The Pew Internet Project surveyed nearly 2,400 American adults at the end of 2006 to learn about the prevalence of tagging. The survey found 1,623 Internet users in that first group (which correlates to an online penetration of 66% penetration). Among these Net users the survey found that (for complete PDF):
- nearly one in three Internet users had used tags
- about 7 percent had used them the day before the survey
- taggers skewed a bit younger and a bit more educated than the general Web population but tagging seemed well distributed
The survey includes an interview with Web author David Weinberger, who suggests that tagging reveals a great deal about the tagger — telling us how that person, and groups of people, boil ideas down to their bare essentials. They are also, he says, a community building tool, an easy way to get people into the flow of contributing ideas to a site.

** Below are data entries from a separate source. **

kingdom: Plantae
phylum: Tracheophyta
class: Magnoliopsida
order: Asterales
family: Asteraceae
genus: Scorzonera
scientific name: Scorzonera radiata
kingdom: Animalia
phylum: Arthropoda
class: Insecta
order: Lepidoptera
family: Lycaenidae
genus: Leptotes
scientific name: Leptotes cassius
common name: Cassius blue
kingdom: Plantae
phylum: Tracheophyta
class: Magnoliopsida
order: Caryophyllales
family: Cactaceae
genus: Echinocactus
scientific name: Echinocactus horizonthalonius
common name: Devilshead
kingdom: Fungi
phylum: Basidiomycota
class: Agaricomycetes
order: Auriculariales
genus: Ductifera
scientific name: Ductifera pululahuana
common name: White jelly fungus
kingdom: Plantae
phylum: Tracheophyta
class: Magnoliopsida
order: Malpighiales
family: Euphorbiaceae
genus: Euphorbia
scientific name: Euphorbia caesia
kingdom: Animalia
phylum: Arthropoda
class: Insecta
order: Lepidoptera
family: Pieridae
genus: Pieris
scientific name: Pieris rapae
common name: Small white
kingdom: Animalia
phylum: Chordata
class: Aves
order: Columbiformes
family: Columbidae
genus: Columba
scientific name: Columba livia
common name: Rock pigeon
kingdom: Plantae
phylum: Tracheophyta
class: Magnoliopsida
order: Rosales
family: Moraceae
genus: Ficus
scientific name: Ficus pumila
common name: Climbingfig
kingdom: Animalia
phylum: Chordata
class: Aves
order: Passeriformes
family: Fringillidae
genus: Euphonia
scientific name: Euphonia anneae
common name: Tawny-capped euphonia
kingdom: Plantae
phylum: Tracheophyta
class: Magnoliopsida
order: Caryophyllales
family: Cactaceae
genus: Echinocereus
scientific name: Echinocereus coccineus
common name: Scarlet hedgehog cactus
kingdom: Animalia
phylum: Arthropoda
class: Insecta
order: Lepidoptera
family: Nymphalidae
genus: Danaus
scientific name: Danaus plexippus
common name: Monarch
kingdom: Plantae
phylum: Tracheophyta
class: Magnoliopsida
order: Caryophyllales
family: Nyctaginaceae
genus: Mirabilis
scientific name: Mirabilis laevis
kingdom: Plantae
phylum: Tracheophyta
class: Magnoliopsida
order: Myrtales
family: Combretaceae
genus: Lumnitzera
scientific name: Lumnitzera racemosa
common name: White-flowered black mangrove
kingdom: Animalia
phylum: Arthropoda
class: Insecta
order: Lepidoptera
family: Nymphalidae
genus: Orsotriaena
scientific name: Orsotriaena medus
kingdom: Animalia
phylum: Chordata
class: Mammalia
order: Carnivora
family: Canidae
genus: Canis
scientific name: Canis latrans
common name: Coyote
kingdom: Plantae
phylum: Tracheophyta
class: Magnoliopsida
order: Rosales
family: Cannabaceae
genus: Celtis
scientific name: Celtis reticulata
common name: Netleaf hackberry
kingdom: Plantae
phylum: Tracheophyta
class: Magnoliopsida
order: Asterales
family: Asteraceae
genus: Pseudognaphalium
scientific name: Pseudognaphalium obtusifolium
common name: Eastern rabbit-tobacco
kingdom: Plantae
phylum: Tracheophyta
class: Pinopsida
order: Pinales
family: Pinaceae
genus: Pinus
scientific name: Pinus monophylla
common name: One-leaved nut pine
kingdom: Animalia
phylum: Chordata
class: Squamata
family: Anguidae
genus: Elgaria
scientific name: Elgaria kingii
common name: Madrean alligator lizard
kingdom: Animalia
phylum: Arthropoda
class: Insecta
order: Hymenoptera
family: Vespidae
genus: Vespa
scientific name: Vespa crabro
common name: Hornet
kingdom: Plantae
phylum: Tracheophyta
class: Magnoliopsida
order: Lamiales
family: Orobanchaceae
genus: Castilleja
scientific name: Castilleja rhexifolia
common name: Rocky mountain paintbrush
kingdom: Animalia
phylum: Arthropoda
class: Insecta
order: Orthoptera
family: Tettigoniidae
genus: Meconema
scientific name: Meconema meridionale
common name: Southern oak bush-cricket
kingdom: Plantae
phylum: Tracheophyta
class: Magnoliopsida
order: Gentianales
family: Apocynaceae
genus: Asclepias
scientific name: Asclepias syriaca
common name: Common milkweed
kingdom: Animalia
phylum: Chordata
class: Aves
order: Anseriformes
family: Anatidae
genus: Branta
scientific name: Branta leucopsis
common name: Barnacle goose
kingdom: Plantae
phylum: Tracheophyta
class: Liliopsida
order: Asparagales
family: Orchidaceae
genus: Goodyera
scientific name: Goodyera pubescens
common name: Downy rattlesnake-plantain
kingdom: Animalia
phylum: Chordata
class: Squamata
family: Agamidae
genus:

Weinberger is a co-author of the Cluetrain Manifesto, the book that declared the web “a conversation.” He also wrote Small Pieces, Loosely Joined, about how and why people form connections over the Web.
The interview at the end of the Pew report is a tease to Weinberger’s forthcoming book on grassroots organizing tools such as tagging. The book will be titled, Everything is Miscellaneous: The Power of the New Digital Disorder.
Weinberger tells Pew:
“Maybe the most interesting thing about tagging is that now we have millions and millions of people who are saying, in public, what they think pages and images are about. That’s crucial information . . .”
If I understand Weinberger correctly, he suggests that cyberfolks are revealing their hot button words. Can advertisers use that? Can political persuaders use that? Can Web publishers use that? If we know the words that command attention that would seem to be the key to driving a message into the brain.
Furthermore, Weinberger argues that tagging is one of the gateway acts of user participation. “Tagging at public sites can give you a sense that you’re adding to the stream of shared knowledge,” he tells Pew.
Here again for your convenience is a link to the PDF of the report. The appendix shows how tags work at some of the more prominent websites.